[Collected data]

-*-*-

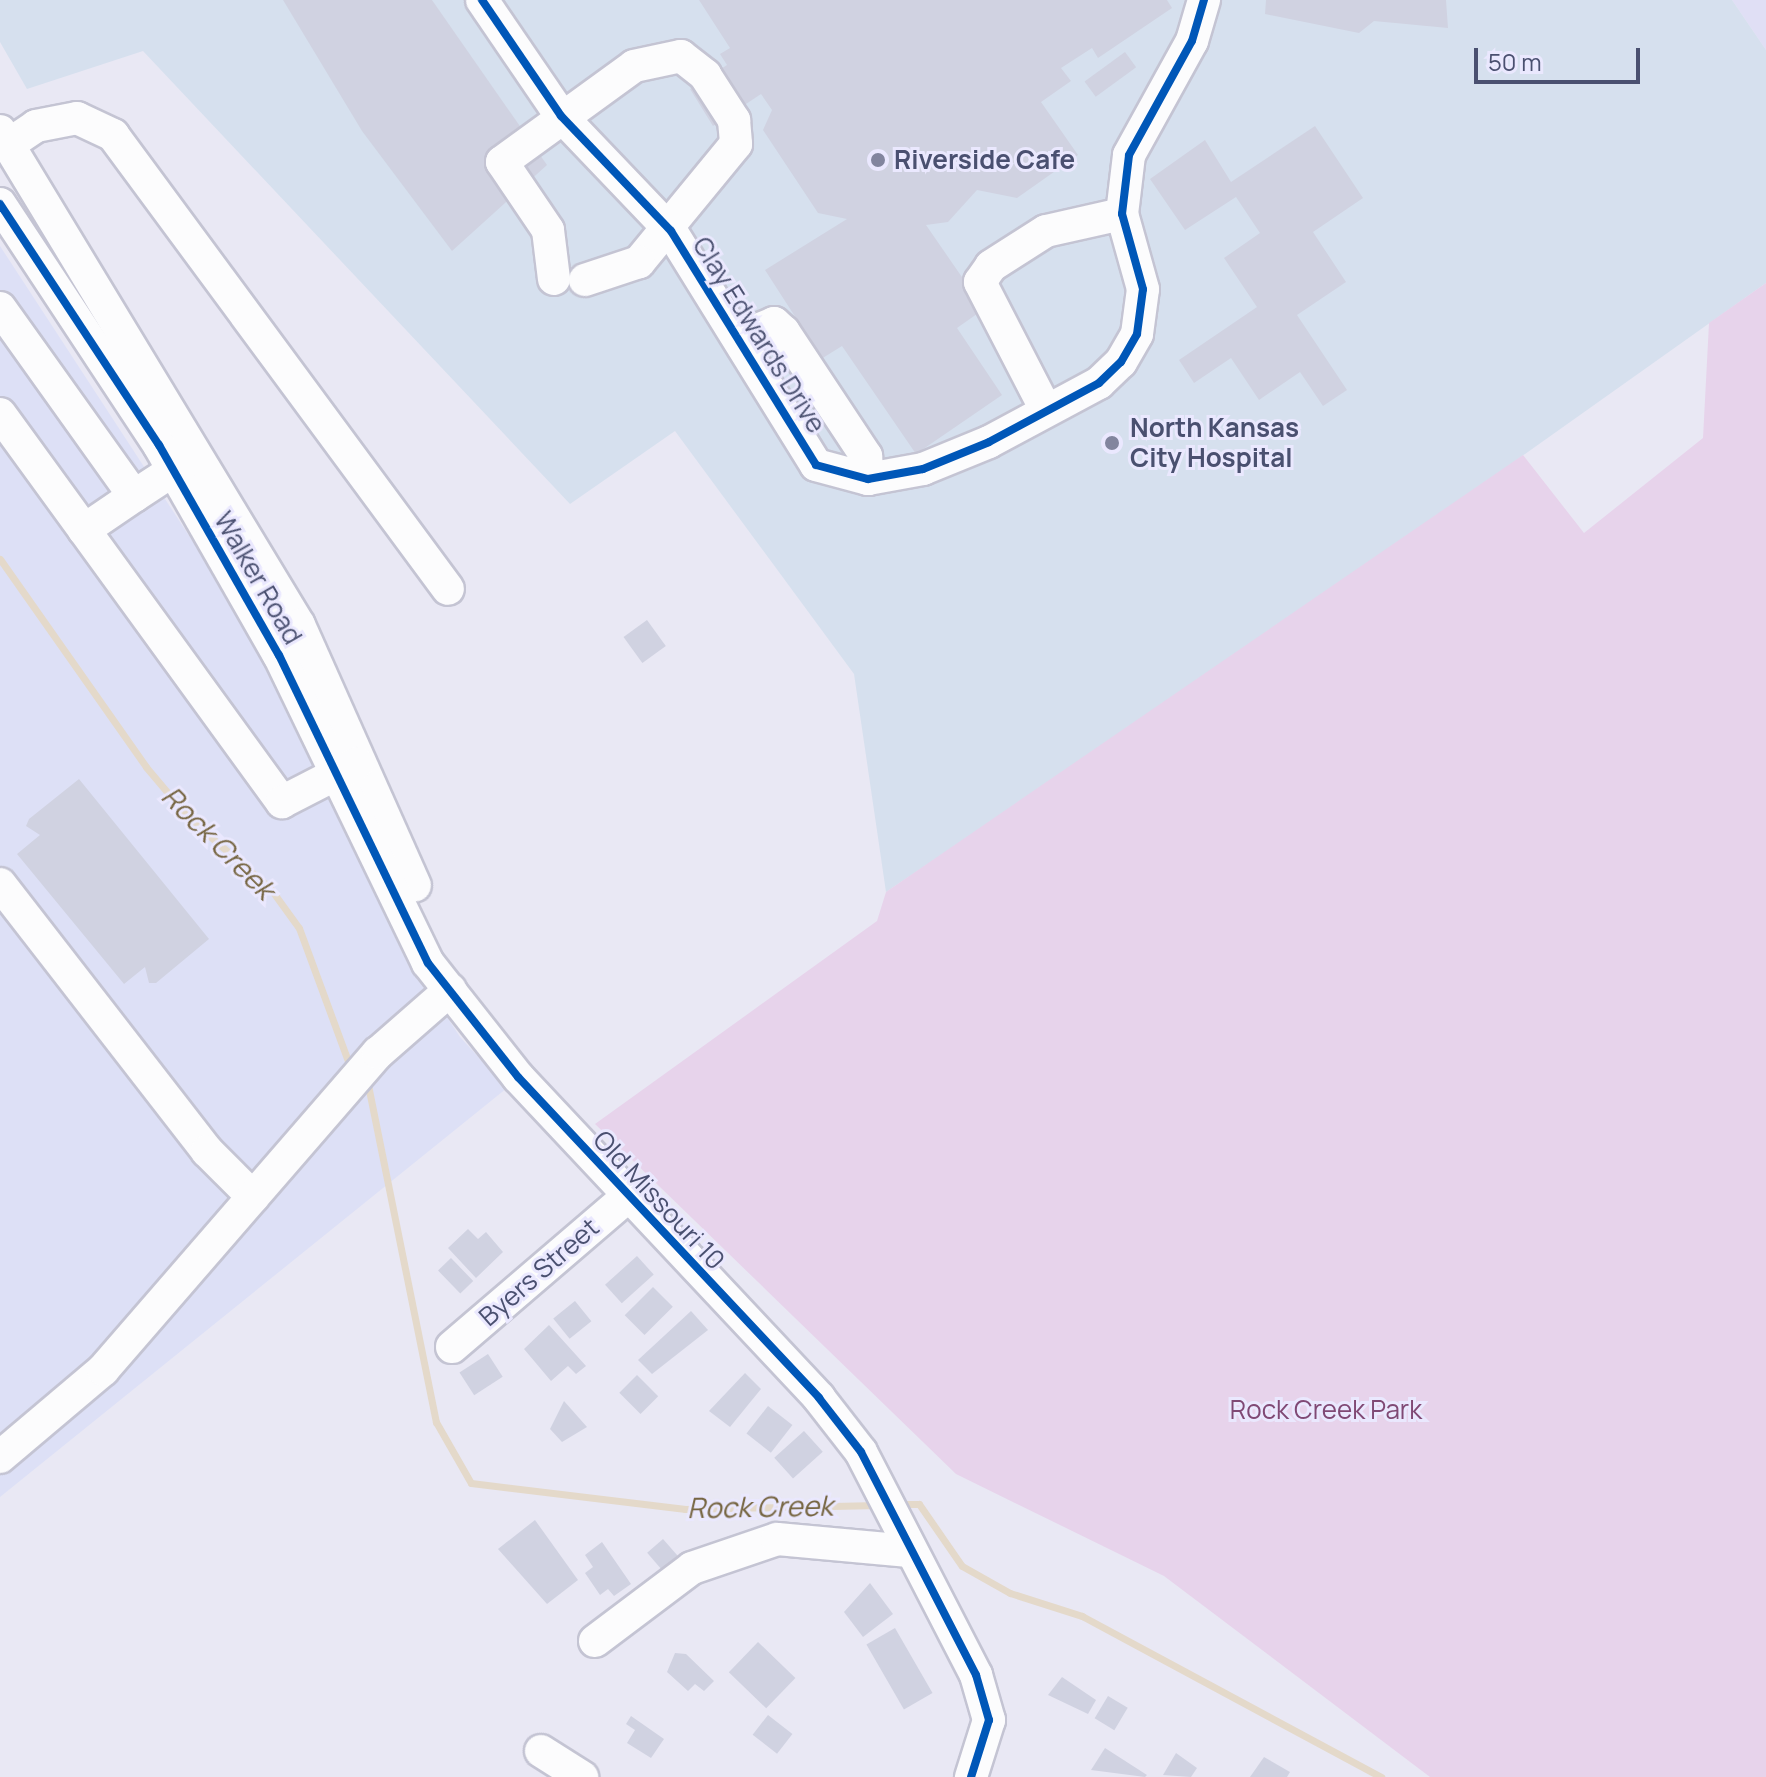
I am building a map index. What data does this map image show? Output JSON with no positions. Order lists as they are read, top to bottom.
{
  "streets": {
    "street": [
      "Clay Edwards Drive",
      "Walker Road",
      "Old Missouri 10",
      "Byers Street"
    ]
  },
  "crossings": [
    ["Walker Road", "Old Missouri 10"],
    ["Old Missouri 10", "Byers Street"]
  ],
  "water": ["Rock Creek"],
  "parks": ["Rock Creek Park"],
  "places": ["Riverside Cafe", "North Kansas City Hospital"],
  "scale_bar": "50 m"
}
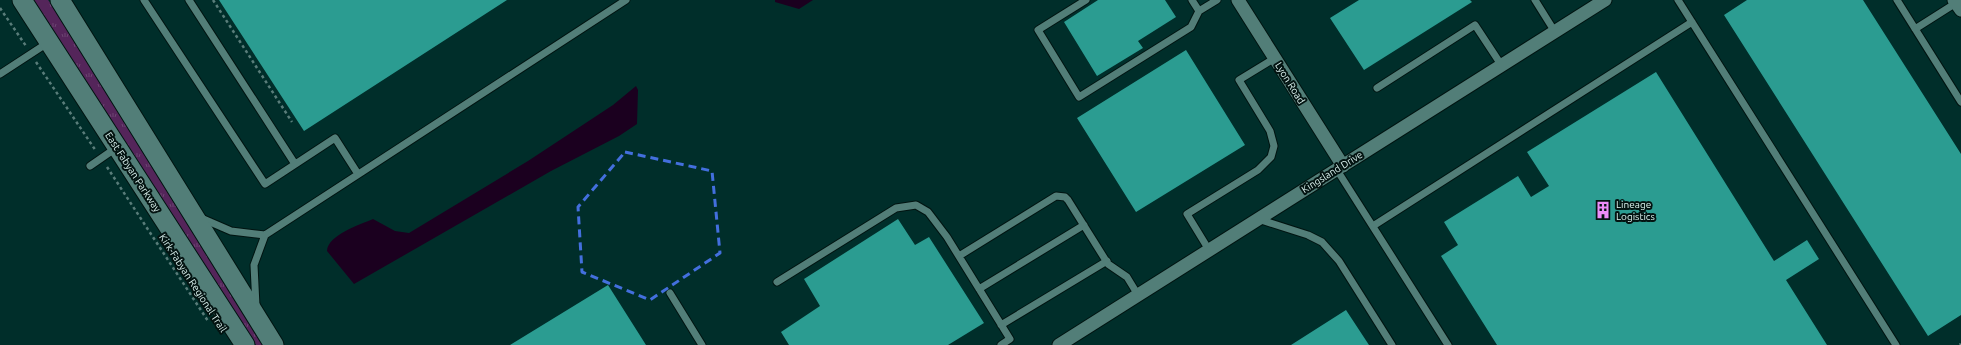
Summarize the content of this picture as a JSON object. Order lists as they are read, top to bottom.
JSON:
{
  "streets": {
    "main road": ["East Fabyan Parkway"],
    "street": ["Lyon Road", "Kingsland Drive"],
    "path": ["Kirk-Fabyan Regional Trail"]
  },
  "crossings": [
    ["Lyon Road", "Kingsland Drive"]
  ],
  "places": {
    "building": ["Lineage Logistics"]
  }
}
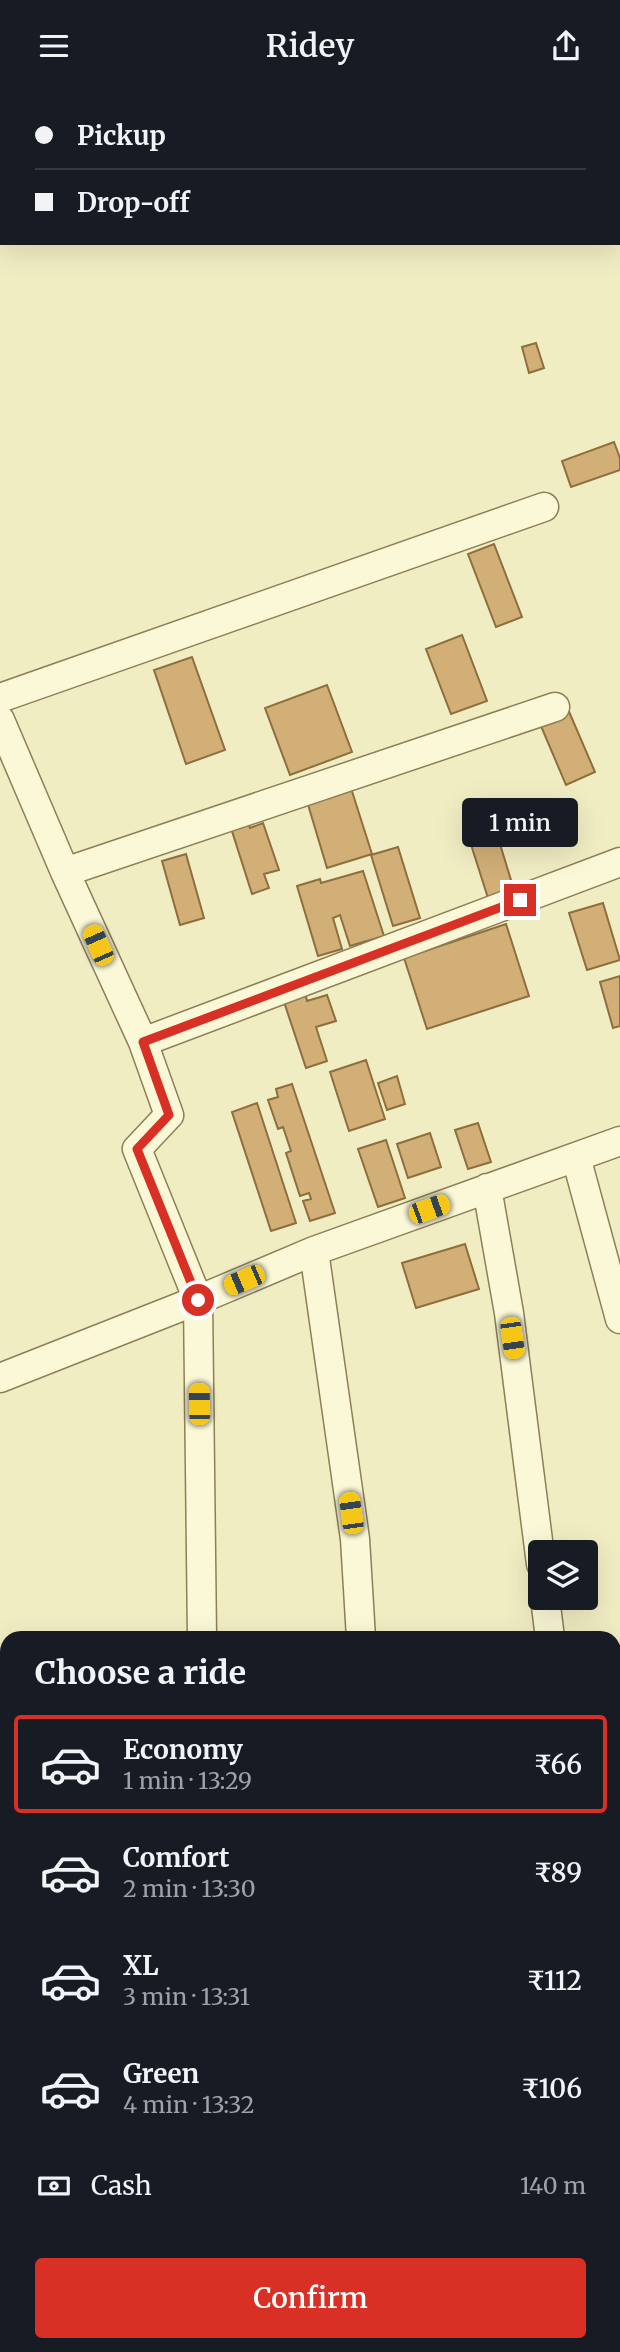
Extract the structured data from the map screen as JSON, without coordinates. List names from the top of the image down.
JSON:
{
  "page": {
    "header": "Ridey",
    "banner": ["Pickup", "Drop-off"],
    "bubble": "1 min",
    "heading": "Choose a ride",
    "list": [
      {
        "name": "Economy",
        "note": "1 min · 13:29",
        "value": "₹66"
      },
      {
        "name": "Comfort",
        "note": "2 min · 13:30",
        "value": "₹89"
      },
      {
        "name": "XL",
        "note": "3 min · 13:31",
        "value": "₹112"
      },
      {
        "name": "Green",
        "note": "4 min · 13:32",
        "value": "₹106"
      }
    ],
    "pay": ["Cash", "140 m"],
    "buttons": "Confirm"
  }
}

-*-*-

▸ **Exercise instructions**:
Above are some entries; copy exactly the lines from the line with "Summarize the content" through the line with "Extract the structured", both included, but none of the pictures.

▸ **Written answer**:
Summarize the content of this picture as a JSON object. Order lists as they are read, top to bottom.
JSON:
{
  "streets": {
    "main road": ["East Fabyan Parkway"],
    "street": ["Lyon Road", "Kingsland Drive"],
    "path": ["Kirk-Fabyan Regional Trail"]
  },
  "crossings": [
    ["Lyon Road", "Kingsland Drive"]
  ],
  "places": {
    "building": ["Lineage Logistics"]
  }
}
Extract the structured data from the map screen as JSON, without coordinates. List names from the top of the image down.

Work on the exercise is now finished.